→ **Aangeleverde tekst**
ECLI:NL:RBDHA:2023:4495

Rechtbank Den Haag

Datum uitspraak
23 maart 2023
Publicatiedatum
31 maart 2023
Zaaknummer
21/928
Instantie
Rechtbank Den Haag
Type
Uitspraak
Rechtsgebied
Bestuursrecht; Socialezekerheidsrecht
Procedures
  • Eerste aanleg - meervoudig
Vindplaatsen
  • Rechtspraak.nl
AI samenvatting door LexboostAutomatisch gegenereerd

Beroep tegen besluit inzake jeugdhulp en persoonsgebonden budget

In deze zaak heeft de Rechtbank Den Haag op 23 maart 2023 uitspraak gedaan in een geschil over de toekenning van jeugdhulp op grond van de Jeugdwet. Eiser, vertegenwoordigd door zijn moeder en gemachtigde, had bezwaar gemaakt tegen een besluit van het college van burgemeester en wethouders van Delft, waarin hem vier uur per week begeleiding in de vorm van een persoonsgebonden budget (pgb) was toegekend. Eiser stelde dat de ingangsdatum van de jeugdhulp onjuist was vastgesteld op 3 augustus 2020, terwijl deze eerder had moeten zijn, en dat het gehanteerde tarief van € 47,21 per uur niet in overeenstemming was met de werkelijke kosten van de geleverde zorg.

→ **Opdrachten**
1. Geef het stuk uit de uitspraak over jeugdhulp opnieuw weer tussen "Beroep tegen besluit" en "de geleverde zorg.", beide inbegrepen.
2. Vertaal deze zin uit de uitspraak over jeugdhulp in het Engels: "Eiser, vertegenwoordigd door zijn moeder en gemachtigde, had bezwaar gemaakt tegen een besluit van het college van burgemeester en wethouders van Delft, waarin hem vier uur per week begeleiding in de vorm van een persoonsgebonden budget (pgb) was toegekend."
3. Ga verder met de uitspraak over jeugdhulp, te beginnen na de laatste zin die er staat.

→ **Opgeslagen gegevens**
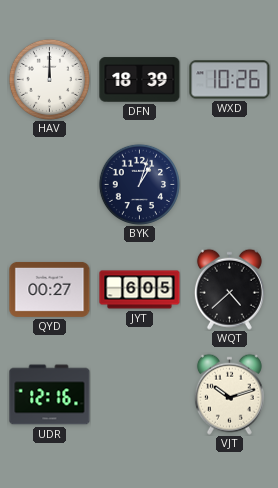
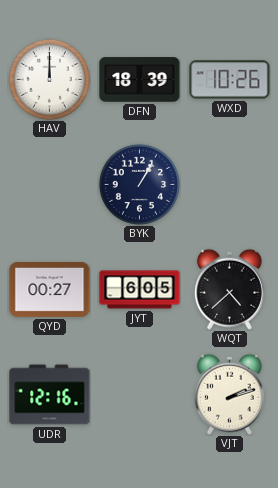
BYK: 1:03 -> 1:05
VJT: 10:12 -> 2:12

→ **Antwoorden**
1.
Beroep tegen besluit inzake jeugdhulp en persoonsgebonden budget

In deze zaak heeft de Rechtbank Den Haag op 23 maart 2023 uitspraak gedaan in een geschil over de toekenning van jeugdhulp op grond van de Jeugdwet. Eiser, vertegenwoordigd door zijn moeder en gemachtigde, had bezwaar gemaakt tegen een besluit van het college van burgemeester en wethouders van Delft, waarin hem vier uur per week begeleiding in de vorm van een persoonsgebonden budget (pgb) was toegekend. Eiser stelde dat de ingangsdatum van de jeugdhulp onjuist was vastgesteld op 3 augustus 2020, terwijl deze eerder had moeten zijn, en dat het gehanteerde tarief van € 47,21 per uur niet in overeenstemming was met de werkelijke kosten van de geleverde zorg.

2. The claimant, represented by his mother and authorized representative, had objected to a decision of the Board of Mayor and Aldermen of Delft, in which he had been granted four hours of support per week in the form of a personal budget (pgb).

3.
De rechtbank heeft het beroep van eiser gegrond verklaard voor wat betreft de ingangsdatum van de jeugdhulp. De rechtbank oordeelde dat het college de jeugdhulp met ingang van 23 juli 2020 had moeten toekennen, omdat op dat moment duidelijk was dat er jeugdhulp nodig was. De rechtbank vernietigde het bestreden besluit van 27 januari 2021 voor zover het de ingangsdatum betrof en herstelde deze door de ingangsdatum vast te stellen op 23 juli 2020.

Wat betreft het tarief oordeelde de rechtbank dat het college het pgb-tarief van € 47,21 per uur terecht had vastgesteld, omdat dit in overeenstemming was met de Verordening Jeugdhulp en het Besluit financiële overzichten persoonsgebonden budget tarieven Jeugdhulp Delft 2020. Eiser had niet aangetoond dat er geen passende zorg in natura beschikbaar was, waardoor het college niet verplicht was om een hoger pgb-tarief toe te kennen. De rechtbank concludeerde dat het beroep alleen ten aanzien van de ingangsdatum gegrond was en dat eiser recht had op vergoeding van de proceskosten en het griffierecht.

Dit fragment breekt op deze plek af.